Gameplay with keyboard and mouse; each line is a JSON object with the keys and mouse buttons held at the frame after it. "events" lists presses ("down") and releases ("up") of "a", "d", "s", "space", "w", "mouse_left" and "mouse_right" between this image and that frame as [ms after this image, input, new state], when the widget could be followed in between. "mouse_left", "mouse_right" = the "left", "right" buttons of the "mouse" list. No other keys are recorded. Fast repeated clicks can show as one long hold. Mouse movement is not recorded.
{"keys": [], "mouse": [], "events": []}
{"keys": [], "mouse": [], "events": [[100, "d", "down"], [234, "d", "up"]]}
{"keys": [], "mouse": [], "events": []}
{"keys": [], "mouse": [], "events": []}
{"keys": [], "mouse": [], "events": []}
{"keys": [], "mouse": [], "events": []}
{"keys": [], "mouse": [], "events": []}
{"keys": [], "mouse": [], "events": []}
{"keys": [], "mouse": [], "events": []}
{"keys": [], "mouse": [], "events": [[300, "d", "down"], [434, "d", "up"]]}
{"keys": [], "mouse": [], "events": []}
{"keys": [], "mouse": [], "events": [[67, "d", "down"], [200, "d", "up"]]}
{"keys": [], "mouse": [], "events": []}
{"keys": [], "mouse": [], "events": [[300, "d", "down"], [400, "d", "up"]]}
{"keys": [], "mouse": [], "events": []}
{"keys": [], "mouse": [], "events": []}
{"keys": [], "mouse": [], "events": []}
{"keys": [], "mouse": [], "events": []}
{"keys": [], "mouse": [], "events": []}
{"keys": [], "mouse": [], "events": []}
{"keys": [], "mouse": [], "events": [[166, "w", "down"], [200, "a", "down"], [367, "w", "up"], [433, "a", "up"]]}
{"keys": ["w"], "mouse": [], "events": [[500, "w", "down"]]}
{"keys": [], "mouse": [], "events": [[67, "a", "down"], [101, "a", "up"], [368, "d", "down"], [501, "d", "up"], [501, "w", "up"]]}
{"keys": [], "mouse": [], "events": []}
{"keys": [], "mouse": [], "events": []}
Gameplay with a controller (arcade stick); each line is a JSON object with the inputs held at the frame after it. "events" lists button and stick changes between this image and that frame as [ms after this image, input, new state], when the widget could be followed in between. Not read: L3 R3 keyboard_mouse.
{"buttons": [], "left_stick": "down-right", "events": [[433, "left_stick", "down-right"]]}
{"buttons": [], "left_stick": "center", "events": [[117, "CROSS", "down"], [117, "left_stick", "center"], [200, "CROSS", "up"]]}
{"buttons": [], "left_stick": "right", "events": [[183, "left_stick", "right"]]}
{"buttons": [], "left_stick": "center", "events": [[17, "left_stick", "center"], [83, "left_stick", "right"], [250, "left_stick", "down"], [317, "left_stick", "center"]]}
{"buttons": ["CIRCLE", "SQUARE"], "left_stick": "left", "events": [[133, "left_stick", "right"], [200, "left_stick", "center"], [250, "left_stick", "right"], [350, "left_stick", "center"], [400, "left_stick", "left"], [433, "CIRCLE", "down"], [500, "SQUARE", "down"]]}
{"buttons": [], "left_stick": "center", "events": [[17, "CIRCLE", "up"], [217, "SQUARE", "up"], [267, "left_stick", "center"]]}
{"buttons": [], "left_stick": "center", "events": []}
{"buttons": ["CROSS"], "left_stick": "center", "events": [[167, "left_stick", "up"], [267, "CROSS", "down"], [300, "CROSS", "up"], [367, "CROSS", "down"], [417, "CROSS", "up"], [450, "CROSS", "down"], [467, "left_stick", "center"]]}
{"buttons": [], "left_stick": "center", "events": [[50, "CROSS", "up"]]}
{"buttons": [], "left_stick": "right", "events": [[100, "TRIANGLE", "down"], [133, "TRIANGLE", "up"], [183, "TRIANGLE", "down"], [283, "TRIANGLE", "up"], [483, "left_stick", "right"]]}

=== Task goal ===
Restate every record word for word.

=== Response to this task ===
Gameplay with keyboard and mouse; each line is a JSON object with the keys and mouse buttons held at the frame after it. "events" lists presses ("down") and releases ("up") of "a", "d", "s", "space", "w", "mouse_left" and "mouse_right" between this image and that frame as [ms after this image, input, new state], when the widget could be followed in between. "mouse_left", "mouse_right" = the "left", "right" buttons of the "mouse" list. No other keys are recorded. Fast repeated clicks can show as one long hold. Mouse movement is not recorded.
{"keys": [], "mouse": [], "events": []}
{"keys": [], "mouse": [], "events": [[100, "d", "down"], [234, "d", "up"]]}
{"keys": [], "mouse": [], "events": []}
{"keys": [], "mouse": [], "events": []}
{"keys": [], "mouse": [], "events": []}
{"keys": [], "mouse": [], "events": []}
{"keys": [], "mouse": [], "events": []}
{"keys": [], "mouse": [], "events": []}
{"keys": [], "mouse": [], "events": []}
{"keys": [], "mouse": [], "events": [[300, "d", "down"], [434, "d", "up"]]}
{"keys": [], "mouse": [], "events": []}
{"keys": [], "mouse": [], "events": [[67, "d", "down"], [200, "d", "up"]]}
{"keys": [], "mouse": [], "events": []}
{"keys": [], "mouse": [], "events": [[300, "d", "down"], [400, "d", "up"]]}
{"keys": [], "mouse": [], "events": []}
{"keys": [], "mouse": [], "events": []}
{"keys": [], "mouse": [], "events": []}
{"keys": [], "mouse": [], "events": []}
{"keys": [], "mouse": [], "events": []}
{"keys": [], "mouse": [], "events": []}
{"keys": [], "mouse": [], "events": [[166, "w", "down"], [200, "a", "down"], [367, "w", "up"], [433, "a", "up"]]}
{"keys": ["w"], "mouse": [], "events": [[500, "w", "down"]]}
{"keys": [], "mouse": [], "events": [[67, "a", "down"], [101, "a", "up"], [368, "d", "down"], [501, "d", "up"], [501, "w", "up"]]}
{"keys": [], "mouse": [], "events": []}
{"keys": [], "mouse": [], "events": []}
Gameplay with a controller (arcade stick); each line is a JSON object with the inputs held at the frame after it. "events" lists button and stick changes between this image and that frame as [ms after this image, input, new state], when the widget could be followed in between. Not read: L3 R3 keyboard_mouse.
{"buttons": [], "left_stick": "down-right", "events": [[433, "left_stick", "down-right"]]}
{"buttons": [], "left_stick": "center", "events": [[117, "CROSS", "down"], [117, "left_stick", "center"], [200, "CROSS", "up"]]}
{"buttons": [], "left_stick": "right", "events": [[183, "left_stick", "right"]]}
{"buttons": [], "left_stick": "center", "events": [[17, "left_stick", "center"], [83, "left_stick", "right"], [250, "left_stick", "down"], [317, "left_stick", "center"]]}
{"buttons": ["CIRCLE", "SQUARE"], "left_stick": "left", "events": [[133, "left_stick", "right"], [200, "left_stick", "center"], [250, "left_stick", "right"], [350, "left_stick", "center"], [400, "left_stick", "left"], [433, "CIRCLE", "down"], [500, "SQUARE", "down"]]}
{"buttons": [], "left_stick": "center", "events": [[17, "CIRCLE", "up"], [217, "SQUARE", "up"], [267, "left_stick", "center"]]}
{"buttons": [], "left_stick": "center", "events": []}
{"buttons": ["CROSS"], "left_stick": "center", "events": [[167, "left_stick", "up"], [267, "CROSS", "down"], [300, "CROSS", "up"], [367, "CROSS", "down"], [417, "CROSS", "up"], [450, "CROSS", "down"], [467, "left_stick", "center"]]}
{"buttons": [], "left_stick": "center", "events": [[50, "CROSS", "up"]]}
{"buttons": [], "left_stick": "right", "events": [[100, "TRIANGLE", "down"], [133, "TRIANGLE", "up"], [183, "TRIANGLE", "down"], [283, "TRIANGLE", "up"], [483, "left_stick", "right"]]}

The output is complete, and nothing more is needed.